__INFORMATION PROVIDED__.
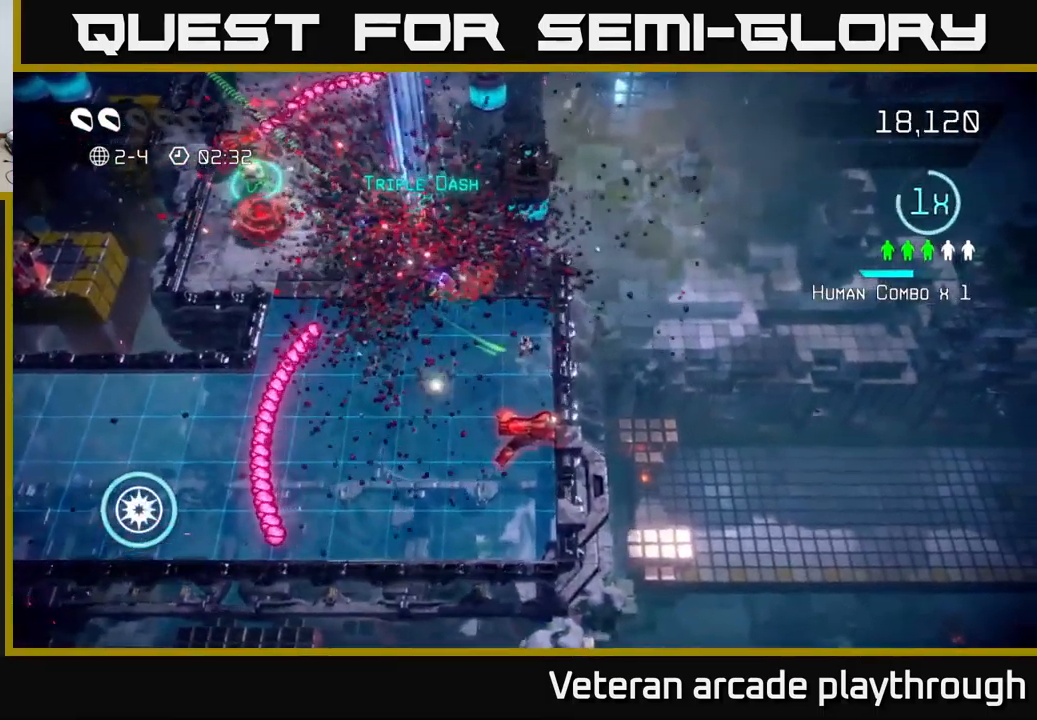
{"buttons": [], "left_stick": "up-left", "right_stick": "up-left", "events": [[50, "left_stick", "up-left"], [167, "right_stick", "left"], [267, "right_stick", "up-left"]]}
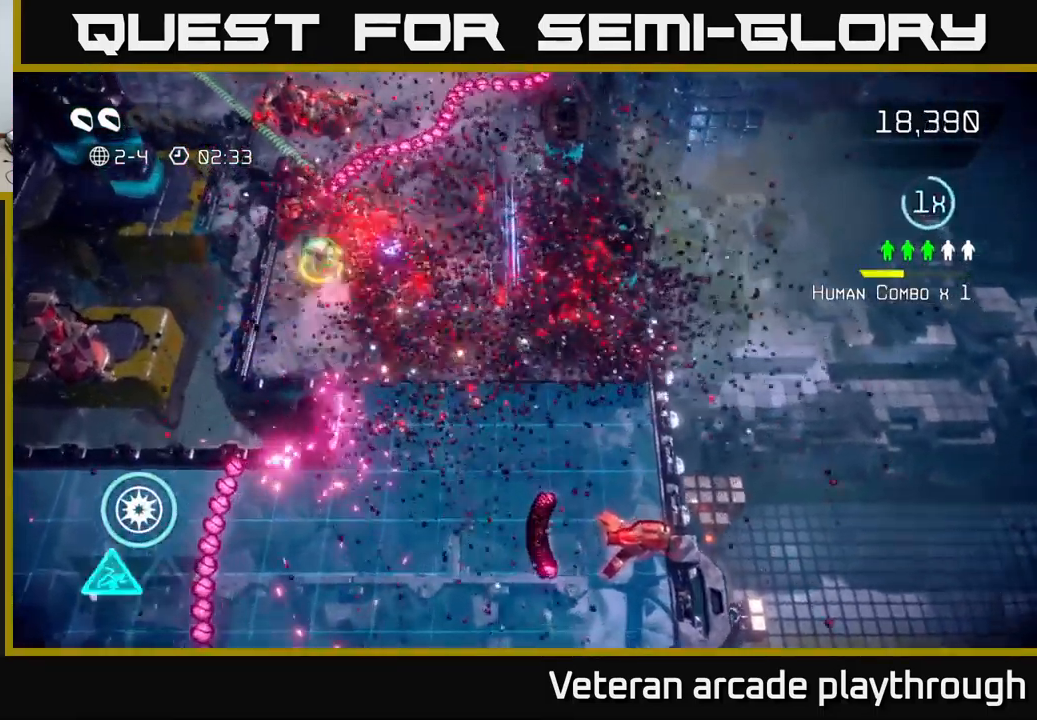
{"buttons": [], "left_stick": "left", "right_stick": "up", "events": [[284, "left_stick", "left"], [467, "right_stick", "up"]]}
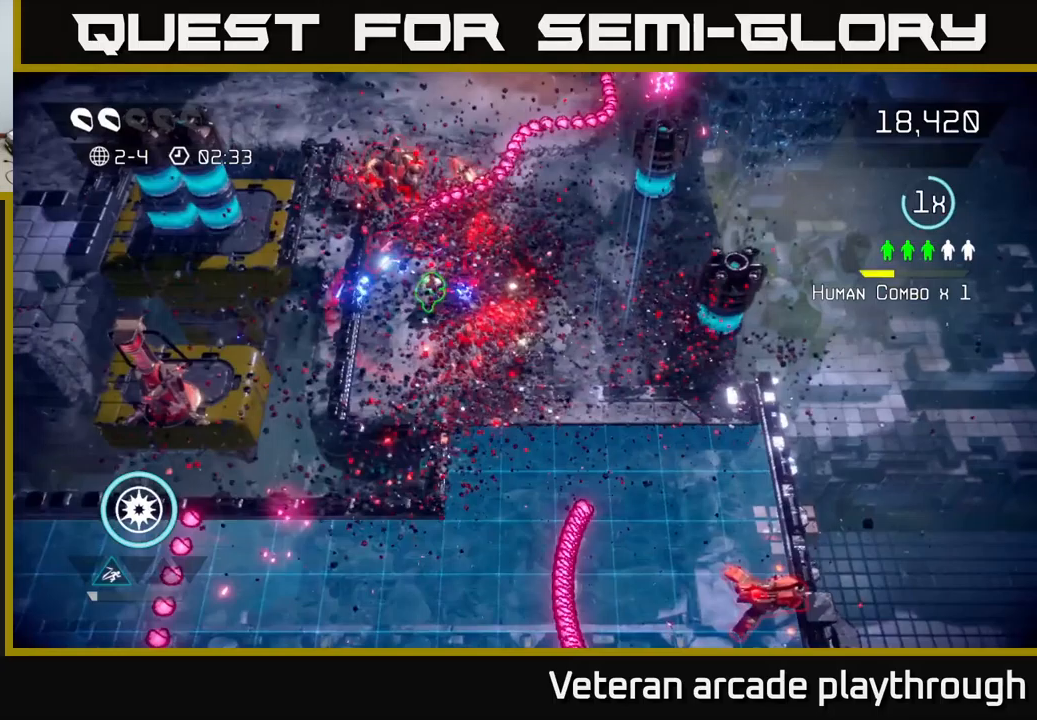
{"buttons": [], "left_stick": "down-right", "right_stick": "up-left", "events": [[67, "left_stick", "up-left"], [383, "right_stick", "up-left"], [433, "left_stick", "down-right"]]}
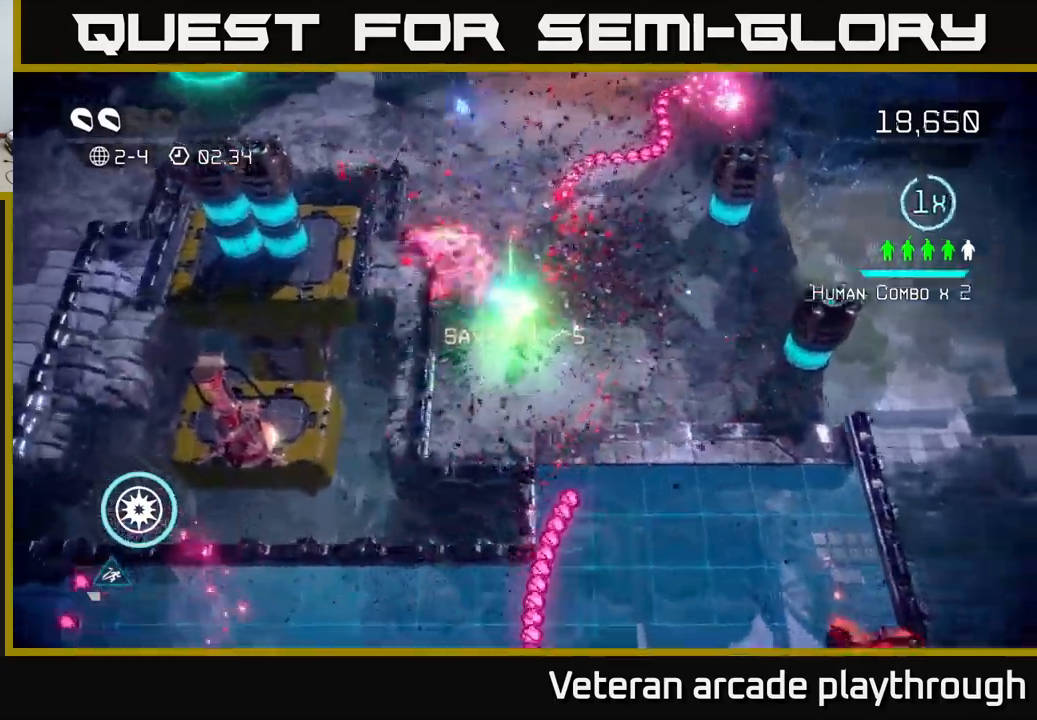
{"buttons": [], "left_stick": "down-right", "right_stick": "up-left", "events": []}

__PROBLEM DETAILS__. Produce a verbatim copy of the listing, leaving out all pictures.

__THE COMPLETED TASK__.
{"buttons": [], "left_stick": "up-left", "right_stick": "up-left", "events": [[50, "left_stick", "up-left"], [167, "right_stick", "left"], [267, "right_stick", "up-left"]]}
{"buttons": [], "left_stick": "left", "right_stick": "up", "events": [[284, "left_stick", "left"], [467, "right_stick", "up"]]}
{"buttons": [], "left_stick": "down-right", "right_stick": "up-left", "events": [[67, "left_stick", "up-left"], [383, "right_stick", "up-left"], [433, "left_stick", "down-right"]]}
{"buttons": [], "left_stick": "down-right", "right_stick": "up-left", "events": []}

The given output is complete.